| Work request |
The entries below should appear again in your reply, word for word.
********
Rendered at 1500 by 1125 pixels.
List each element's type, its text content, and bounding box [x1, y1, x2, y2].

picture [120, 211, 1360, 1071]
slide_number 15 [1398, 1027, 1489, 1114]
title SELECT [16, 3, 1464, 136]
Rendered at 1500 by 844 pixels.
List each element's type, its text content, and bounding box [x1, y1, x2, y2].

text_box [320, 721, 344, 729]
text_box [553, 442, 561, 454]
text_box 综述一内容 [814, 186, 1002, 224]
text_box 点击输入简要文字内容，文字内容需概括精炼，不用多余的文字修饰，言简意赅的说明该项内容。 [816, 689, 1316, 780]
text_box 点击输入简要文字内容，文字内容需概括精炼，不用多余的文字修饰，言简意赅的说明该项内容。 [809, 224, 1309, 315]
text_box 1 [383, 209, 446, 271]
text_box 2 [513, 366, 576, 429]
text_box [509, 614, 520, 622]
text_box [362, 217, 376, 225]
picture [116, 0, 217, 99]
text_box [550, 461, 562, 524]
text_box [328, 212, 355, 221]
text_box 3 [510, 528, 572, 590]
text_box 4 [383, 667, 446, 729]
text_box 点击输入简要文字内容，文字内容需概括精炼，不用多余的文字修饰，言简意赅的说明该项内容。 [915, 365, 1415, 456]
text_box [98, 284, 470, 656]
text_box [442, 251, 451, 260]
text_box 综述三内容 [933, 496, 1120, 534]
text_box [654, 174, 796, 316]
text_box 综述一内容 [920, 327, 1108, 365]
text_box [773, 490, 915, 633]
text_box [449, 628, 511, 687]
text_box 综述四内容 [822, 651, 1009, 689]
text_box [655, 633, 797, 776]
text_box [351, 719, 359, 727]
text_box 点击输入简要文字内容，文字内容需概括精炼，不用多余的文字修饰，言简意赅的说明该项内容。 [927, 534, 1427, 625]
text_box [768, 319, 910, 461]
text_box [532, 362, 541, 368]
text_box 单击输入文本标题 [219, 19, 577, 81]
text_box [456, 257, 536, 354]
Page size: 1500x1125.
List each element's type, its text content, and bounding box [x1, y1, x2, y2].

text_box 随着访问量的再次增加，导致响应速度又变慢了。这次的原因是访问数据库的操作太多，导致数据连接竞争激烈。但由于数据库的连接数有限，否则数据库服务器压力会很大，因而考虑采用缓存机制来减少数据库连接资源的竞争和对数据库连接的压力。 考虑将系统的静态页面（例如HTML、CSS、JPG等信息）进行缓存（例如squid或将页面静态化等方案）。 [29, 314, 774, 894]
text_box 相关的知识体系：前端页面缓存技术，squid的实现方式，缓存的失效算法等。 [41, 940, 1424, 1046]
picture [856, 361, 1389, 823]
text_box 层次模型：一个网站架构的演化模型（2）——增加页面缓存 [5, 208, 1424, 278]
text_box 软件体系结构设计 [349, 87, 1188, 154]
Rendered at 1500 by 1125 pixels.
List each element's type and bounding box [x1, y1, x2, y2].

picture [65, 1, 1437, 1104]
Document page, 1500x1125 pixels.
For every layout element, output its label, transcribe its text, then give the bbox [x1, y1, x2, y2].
********
| Your response |
Rendered at 1500 by 1125 pixels.
List each element's type, its text content, and bounding box [x1, y1, x2, y2].

picture [120, 211, 1360, 1071]
slide_number 15 [1398, 1027, 1489, 1114]
title SELECT [16, 3, 1464, 136]
Rendered at 1500 by 844 pixels.
List each element's type, its text content, and bounding box [x1, y1, x2, y2].

text_box [320, 721, 344, 729]
text_box [553, 442, 561, 454]
text_box 综述一内容 [814, 186, 1002, 224]
text_box 点击输入简要文字内容，文字内容需概括精炼，不用多余的文字修饰，言简意赅的说明该项内容。 [816, 689, 1316, 780]
text_box 点击输入简要文字内容，文字内容需概括精炼，不用多余的文字修饰，言简意赅的说明该项内容。 [809, 224, 1309, 315]
text_box 1 [383, 209, 446, 271]
text_box 2 [513, 366, 576, 429]
text_box [509, 614, 520, 622]
text_box [362, 217, 376, 225]
picture [116, 0, 217, 99]
text_box [550, 461, 562, 524]
text_box [328, 212, 355, 221]
text_box 3 [510, 528, 572, 590]
text_box 4 [383, 667, 446, 729]
text_box 点击输入简要文字内容，文字内容需概括精炼，不用多余的文字修饰，言简意赅的说明该项内容。 [915, 365, 1415, 456]
text_box [98, 284, 470, 656]
text_box [442, 251, 451, 260]
text_box 综述三内容 [933, 496, 1120, 534]
text_box [654, 174, 796, 316]
text_box 综述一内容 [920, 327, 1108, 365]
text_box [773, 490, 915, 633]
text_box [449, 628, 511, 687]
text_box 综述四内容 [822, 651, 1009, 689]
text_box [655, 633, 797, 776]
text_box [351, 719, 359, 727]
text_box 点击输入简要文字内容，文字内容需概括精炼，不用多余的文字修饰，言简意赅的说明该项内容。 [927, 534, 1427, 625]
text_box [768, 319, 910, 461]
text_box [532, 362, 541, 368]
text_box 单击输入文本标题 [219, 19, 577, 81]
text_box [456, 257, 536, 354]
Page size: 1500x1125.
List each element's type, its text content, and bounding box [x1, y1, x2, y2].

text_box 随着访问量的再次增加，导致响应速度又变慢了。这次的原因是访问数据库的操作太多，导致数据连接竞争激烈。但由于数据库的连接数有限，否则数据库服务器压力会很大，因而考虑采用缓存机制来减少数据库连接资源的竞争和对数据库连接的压力。 考虑将系统的静态页面（例如HTML、CSS、JPG等信息）进行缓存（例如squid或将页面静态化等方案）。 [29, 314, 774, 894]
text_box 相关的知识体系：前端页面缓存技术，squid的实现方式，缓存的失效算法等。 [41, 940, 1424, 1046]
picture [856, 361, 1389, 823]
text_box 层次模型：一个网站架构的演化模型（2）——增加页面缓存 [5, 208, 1424, 278]
text_box 软件体系结构设计 [349, 87, 1188, 154]
Rendered at 1500 by 1125 pixels.
List each element's type and bounding box [x1, y1, x2, y2].

picture [65, 1, 1437, 1104]
Document page, 1500x1125 pixels.
For every layout element, output its label, transcribe its text, then give the bbox [x1, y1, x2, y2].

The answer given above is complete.